* Task description
In the listing below, locate the line with "ผิวอย่างล้ำลึก" and the line with "ンなどがあります。アセトアミノフェンは、", then output both and everything between them exactly, minus any pictures.
= = = =
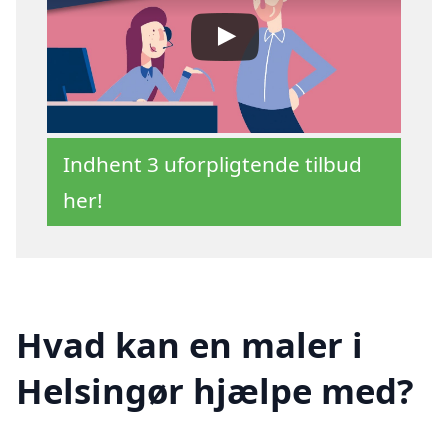
Indhent 3 uforpligtende tilbud
her!
Hvad kan en maler i
Helsingør hjælpe med?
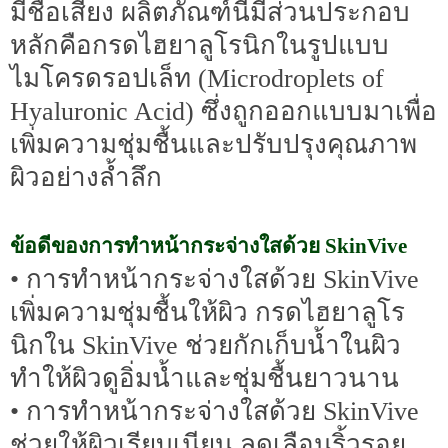
มีชื่อเสียง ผลิตภัณฑ์นี้มีส่วนประกอบ
หลักคือกรดไฮยาลูโรนิกในรูปแบบ
ไมโครดรอปเล็ท (Microdroplets of
Hyaluronic Acid) ซึ่งถูกออกแบบมาเพื่อ
เพิ่มความชุ่มชื้นและปรับปรุงคุณภาพ
ผิวอย่างล้ำลึก
ข้อดีของการทำหน้ากระจ่างใสด้วย SkinVive
• การทำหน้ากระจ่างใสด้วย SkinVive
เพิ่มความชุ่มชื้นให้ผิว กรดไฮยาลูโร
นิกใน SkinVive ช่วยกักเก็บน้ำในผิว
ทำให้ผิวดูอิ่มน้ำและชุ่มชื้นยาวนาน
• การทำหน้ากระจ่างใสด้วย SkinVive
ช่วยให้ผิวเรียบเนียน ลดเลือนริ้วรอย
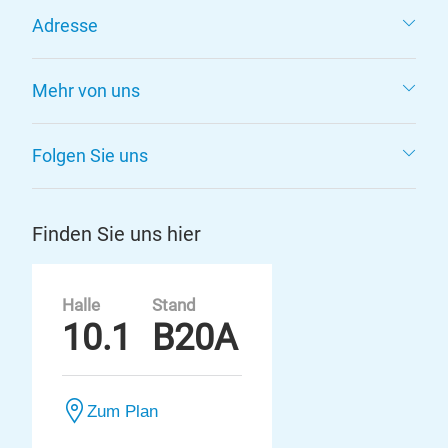
Adresse
Mehr von uns
Folgen Sie uns
Finden Sie uns hier
Halle
Stand
10.1
B20A
Zum Plan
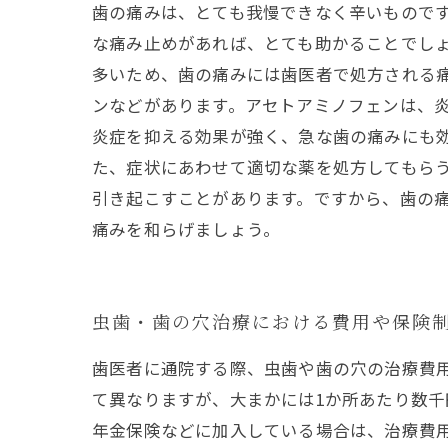
歯の痛みは、とても我慢できなく辛いもので
な痛み止めがあれば、とても助かることでし
多いため、歯の痛みには歯医者で処方される痛
ンなどがあります。アセトアミノフェンは、
炎症を抑える効果が強く、急な歯の痛みにも効
た、症状にあわせて適切な薬を処方してもら
引き起こすことがあります。ですから、歯の
痛みを和らげましょう。
虫歯・歯の穴治療における費用や保険
歯医者に通院する際、虫歯や歯の穴の治療費
て異なりますが、大まかには1か所あたり数千
年金保険などに加入している場合は、治療費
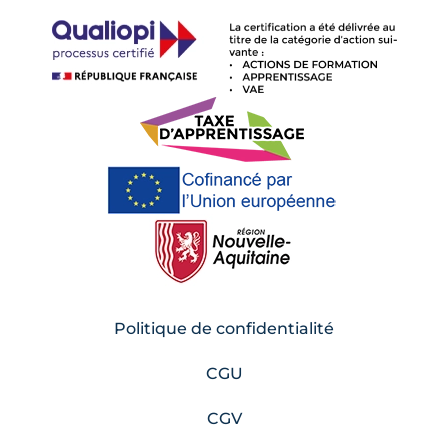
Politique de confidentialité
CGU
CGV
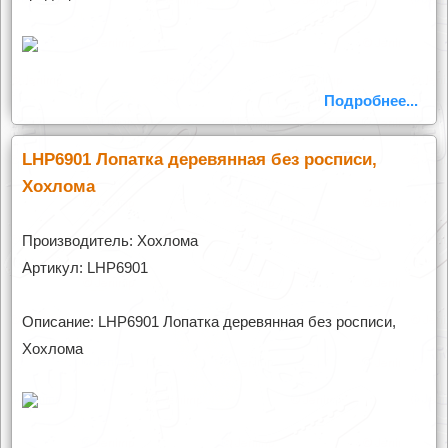
Подробнее...
LHP6901 Лопатка деревянная без росписи,
Хохлома
Производитель: Хохлома
Артикул: LHP6901
Описание: LHP6901 Лопатка деревянная без росписи,
Хохлома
= = = =
* Finished task
ผิวอย่างล้ำลึก
ข้อดีของการทำหน้ากระจ่างใสด้วย SkinVive
• การทำหน้ากระจ่างใสด้วย SkinVive
เพิ่มความชุ่มชื้นให้ผิว กรดไฮยาลูโร
นิกใน SkinVive ช่วยกักเก็บน้ำในผิว
ทำให้ผิวดูอิ่มน้ำและชุ่มชื้นยาวนาน
• การทำหน้ากระจ่างใสด้วย SkinVive
ช่วยให้ผิวเรียบเนียน ลดเลือนริ้วรอย
Adresse
Mehr von uns
Folgen Sie uns
Finden Sie uns hier
Halle
Stand
10.1
B20A
Zum Plan
歯の痛みは、とても我慢できなく辛いもので
な痛み止めがあれば、とても助かることでし
多いため、歯の痛みには歯医者で処方される痛
ンなどがあります。アセトアミノフェンは、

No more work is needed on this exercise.